I need a way to handle all uncaught exceptions and present a custom UI in response. The Vaadin Book
here gives an example for V6. It uses getMainWindow() which does not apply to V7. What is the proper way to catch all exceptions and present a custom feedback component?
What’s printed out is “*** UNCAUGHT exception: java.lang.RuntimeException: Unable to invoke method click in com.vaadin.terminal.gwt.client.ui.button.ButtonServerRpc” (and the notification doesn’t show). So now I think I understand what a “terminal error” is, an error on the client side. I’m looking for a way to catch all server side exceptions and present a custom feedback form.
If I use Application.CustomizedSystemMessages and setInternalErrorURL() is there a way to get access to the exception at the destination URL (suppose it’s another Vaadin root)?
The missing notification is a regression. Similar code in Vaadin 6.7 shows the expected notification. I’ve created
ticket #8778 for this issue.
No, a terminal error is any uncaught server side exception. The exception only happens in the server side code. In Vaadin 7, that exception is apparently not properly handled, so that a generic error message is sent to the client instead of the results of running the terminalError method.
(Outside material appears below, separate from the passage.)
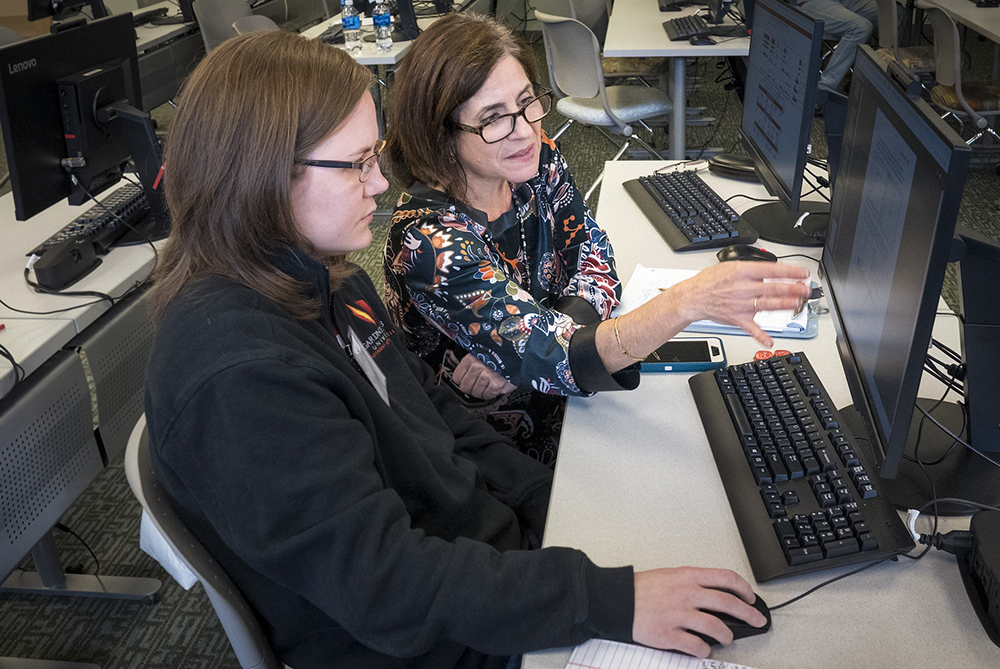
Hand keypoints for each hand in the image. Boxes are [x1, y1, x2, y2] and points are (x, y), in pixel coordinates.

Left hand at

If you reload the page in the browser (without ?restartApplication in the URL), the notification will be displayed there instead because it has remained in the server side queue over changes that should be sent to the client.
That is what Application.terminalError is designed for, though it’s apparently broken in Vaadin 7.
Sending the user to another Vaadin Root when an internal error happens feels like a quite dangerous path - the user may end up in an infinite loop if an error occurs when showing that Root. Otherwise it might however work if you store the last exception on the server side, e.g. as a field in your Application class from where the error form root can find it. I would still suggest waiting for the regression to be fixed and handle it the “proper” way instead.
You say that exceptions can be handled in the same way in Vaadin 7 but I have two questions:
Terminal has been deprecated and there is a new VaadinServiceSession.ApplicationError but it doesn’t appear to be used. There is still a setErrorHandler method that takes a Terminal. The method itself is not deprecated. Is this still the right method to use even though Terminal is deprecated?
Do exceptions triggered during initial UI construction get handled by this error handler? If so, then it seems logical that my first line of UI.init() should be to set me error handler.
handleExceptionDuringRequest method in VaadinService does not allow the errorHandler to handle the request. After calling errorHandler.error(new ErrorEvent(t));, a ServiceException is still thrown. This does not allow the handler to prevent an exception being thrown to the client. Is this a bug?
More like a missing feature, IMHO. The logic in handleExceptionDuringRequest is a bit weird, but it’s meant only for cases where something critical happens in Vaadin core code. However, currently exceptions thrown from connector resource request handling (possibly from user code) are passed there and this could be considered a bug (they should be handled via the regular connector exception handling). Please see
ticket #12269 which will probably be implemented for Vaadin 7.2.
When I purposely throw a Runtime Exception I get logging going to the Console of the stack trace but not being logged with log4j, and it does not go into our custom error method. Note we are using Scala and the runtime exception happens in a Spring transaction (which rollsback first). I have tried upgrading to 7.3.10 but that did not help.
Where is the best place to register session error handler? I would like to have it for all my UI. Does it mean that I have to introduce some parent UI?
I think the best way would be to use UI.setErrorHandler.
so for example in your Ui’s init method you can do:
[code]
setErrorHandler(new ErrorHandler() {
@Override
public void error(com.vaadin.server.ErrorEvent event) {
System.out.println(event.getThrowable().getMessage());
}
});
[/code]Instead of the sysout you of course do something more sensible like display a Window explaining the User there was a problem and/or a way to submit a Bug to the Dev.